= Beginning of Section =

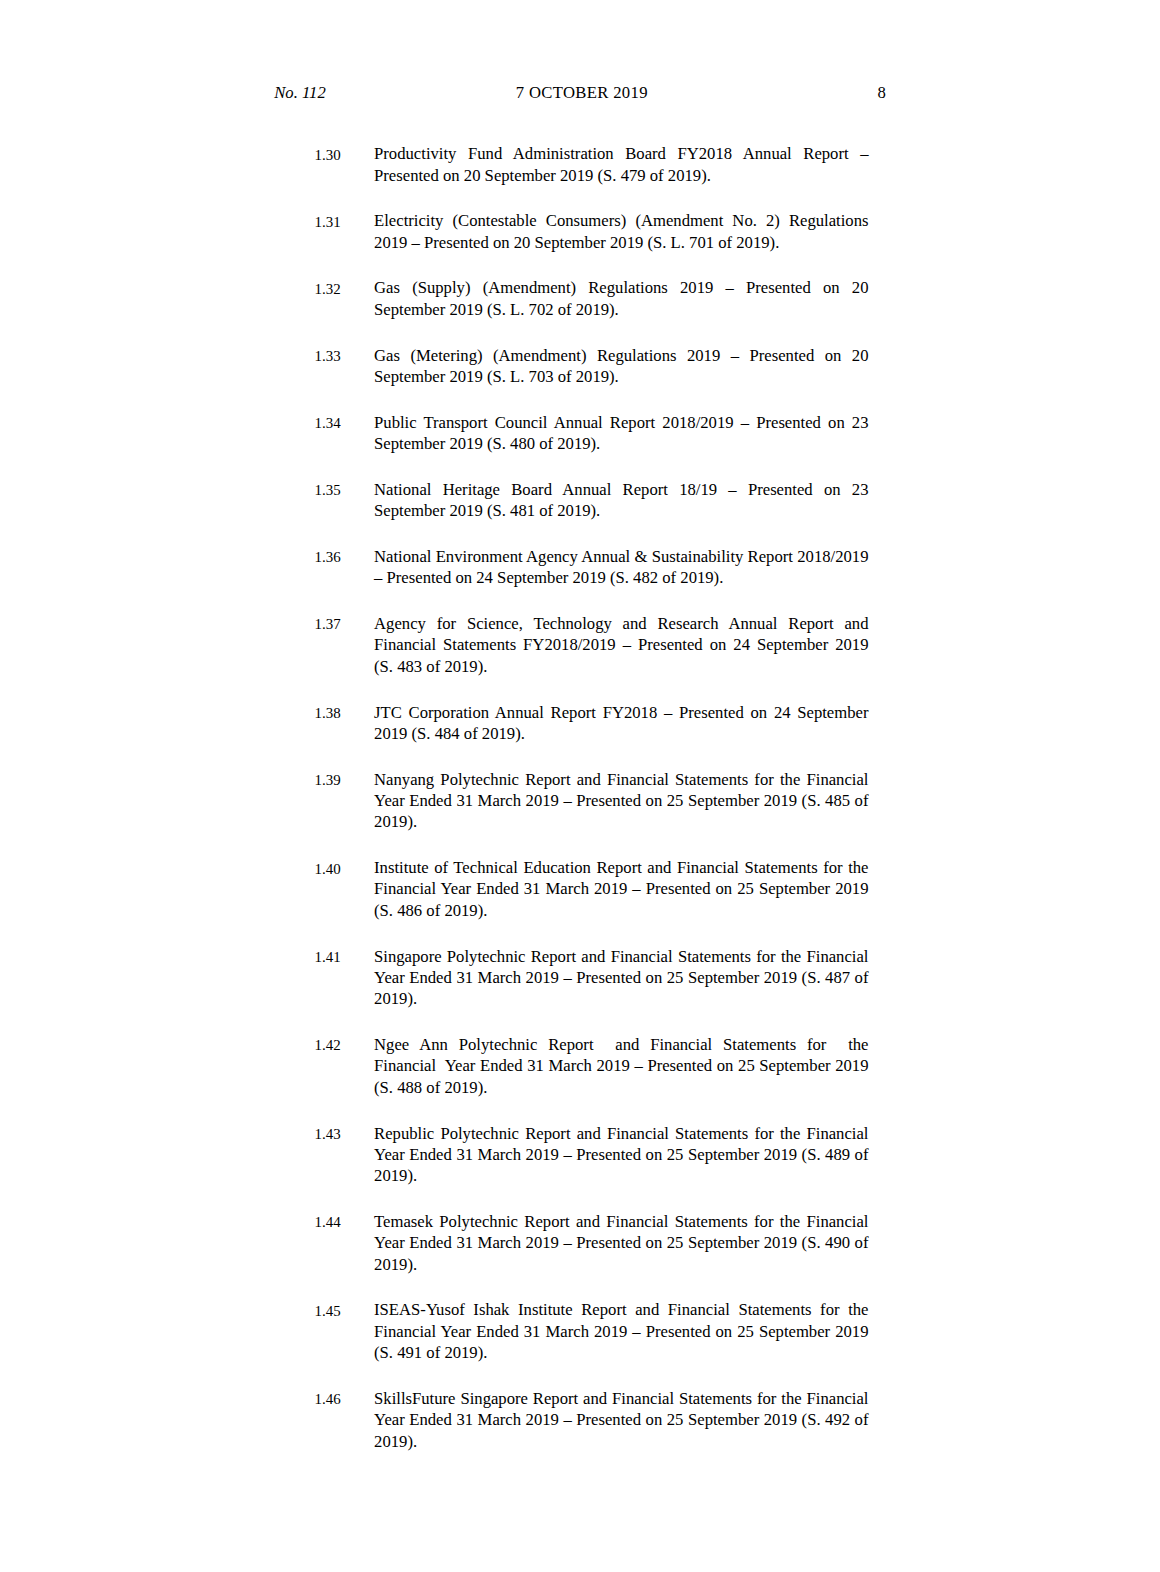No. 112
7 OCTOBER 2019
8
1.30
Productivity Fund Administration Board FY2018 Annual Report – Presented on 20 September 2019 (S. 479 of 2019).
1.31
Electricity (Contestable Consumers) (Amendment No. 2) Regulations 2019 – Presented on 20 September 2019 (S. L. 701 of 2019).
1.32
Gas (Supply) (Amendment) Regulations 2019 – Presented on 20 September 2019 (S. L. 702 of 2019).
1.33
Gas (Metering) (Amendment) Regulations 2019 – Presented on 20 September 2019 (S. L. 703 of 2019).
1.34
Public Transport Council Annual Report 2018/2019 – Presented on 23 September 2019 (S. 480 of 2019).
1.35
National Heritage Board Annual Report 18/19 – Presented on 23 September 2019 (S. 481 of 2019).
1.36
National Environment Agency Annual & Sustainability Report 2018/2019 – Presented on 24 September 2019 (S. 482 of 2019).
1.37
Agency for Science, Technology and Research Annual Report and Financial Statements FY2018/2019 – Presented on 24 September 2019 (S. 483 of 2019).
1.38
JTC Corporation Annual Report FY2018 – Presented on 24 September 2019 (S. 484 of 2019).
1.39
Nanyang Polytechnic Report and Financial Statements for the Financial Year Ended 31 March 2019 – Presented on 25 September 2019 (S. 485 of 2019).
1.40
Institute of Technical Education Report and Financial Statements for the Financial Year Ended 31 March 2019 – Presented on 25 September 2019 (S. 486 of 2019).
1.41
Singapore Polytechnic Report and Financial Statements for the Financial Year Ended 31 March 2019 – Presented on 25 September 2019 (S. 487 of 2019).
1.42
Ngee Ann Polytechnic Report and Financial Statements for the Financial Year Ended 31 March 2019 – Presented on 25 September 2019 (S. 488 of 2019).
1.43
Republic Polytechnic Report and Financial Statements for the Financial Year Ended 31 March 2019 – Presented on 25 September 2019 (S. 489 of 2019).
1.44
Temasek Polytechnic Report and Financial Statements for the Financial Year Ended 31 March 2019 – Presented on 25 September 2019 (S. 490 of 2019).
1.45
ISEAS-Yusof Ishak Institute Report and Financial Statements for the Financial Year Ended 31 March 2019 – Presented on 25 September 2019 (S. 491 of 2019).
1.46
SkillsFuture Singapore Report and Financial Statements for the Financial Year Ended 31 March 2019 – Presented on 25 September 2019 (S. 492 of 2019).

= End of Section =

ACTIVITY -
All entries above are to be set down word for word, and the pictures are to be left out.

OUTPUT -
No. 112
7 OCTOBER 2019
8
1.30
Productivity Fund Administration Board FY2018 Annual Report – Presented on 20 September 2019 (S. 479 of 2019).
1.31
Electricity (Contestable Consumers) (Amendment No. 2) Regulations 2019 – Presented on 20 September 2019 (S. L. 701 of 2019).
1.32
Gas (Supply) (Amendment) Regulations 2019 – Presented on 20 September 2019 (S. L. 702 of 2019).
1.33
Gas (Metering) (Amendment) Regulations 2019 – Presented on 20 September 2019 (S. L. 703 of 2019).
1.34
Public Transport Council Annual Report 2018/2019 – Presented on 23 September 2019 (S. 480 of 2019).
1.35
National Heritage Board Annual Report 18/19 – Presented on 23 September 2019 (S. 481 of 2019).
1.36
National Environment Agency Annual & Sustainability Report 2018/2019 – Presented on 24 September 2019 (S. 482 of 2019).
1.37
Agency for Science, Technology and Research Annual Report and Financial Statements FY2018/2019 – Presented on 24 September 2019 (S. 483 of 2019).
1.38
JTC Corporation Annual Report FY2018 – Presented on 24 September 2019 (S. 484 of 2019).
1.39
Nanyang Polytechnic Report and Financial Statements for the Financial Year Ended 31 March 2019 – Presented on 25 September 2019 (S. 485 of 2019).
1.40
Institute of Technical Education Report and Financial Statements for the Financial Year Ended 31 March 2019 – Presented on 25 September 2019 (S. 486 of 2019).
1.41
Singapore Polytechnic Report and Financial Statements for the Financial Year Ended 31 March 2019 – Presented on 25 September 2019 (S. 487 of 2019).
1.42
Ngee Ann Polytechnic Report and Financial Statements for the Financial Year Ended 31 March 2019 – Presented on 25 September 2019 (S. 488 of 2019).
1.43
Republic Polytechnic Report and Financial Statements for the Financial Year Ended 31 March 2019 – Presented on 25 September 2019 (S. 489 of 2019).
1.44
Temasek Polytechnic Report and Financial Statements for the Financial Year Ended 31 March 2019 – Presented on 25 September 2019 (S. 490 of 2019).
1.45
ISEAS-Yusof Ishak Institute Report and Financial Statements for the Financial Year Ended 31 March 2019 – Presented on 25 September 2019 (S. 491 of 2019).
1.46
SkillsFuture Singapore Report and Financial Statements for the Financial Year Ended 31 March 2019 – Presented on 25 September 2019 (S. 492 of 2019).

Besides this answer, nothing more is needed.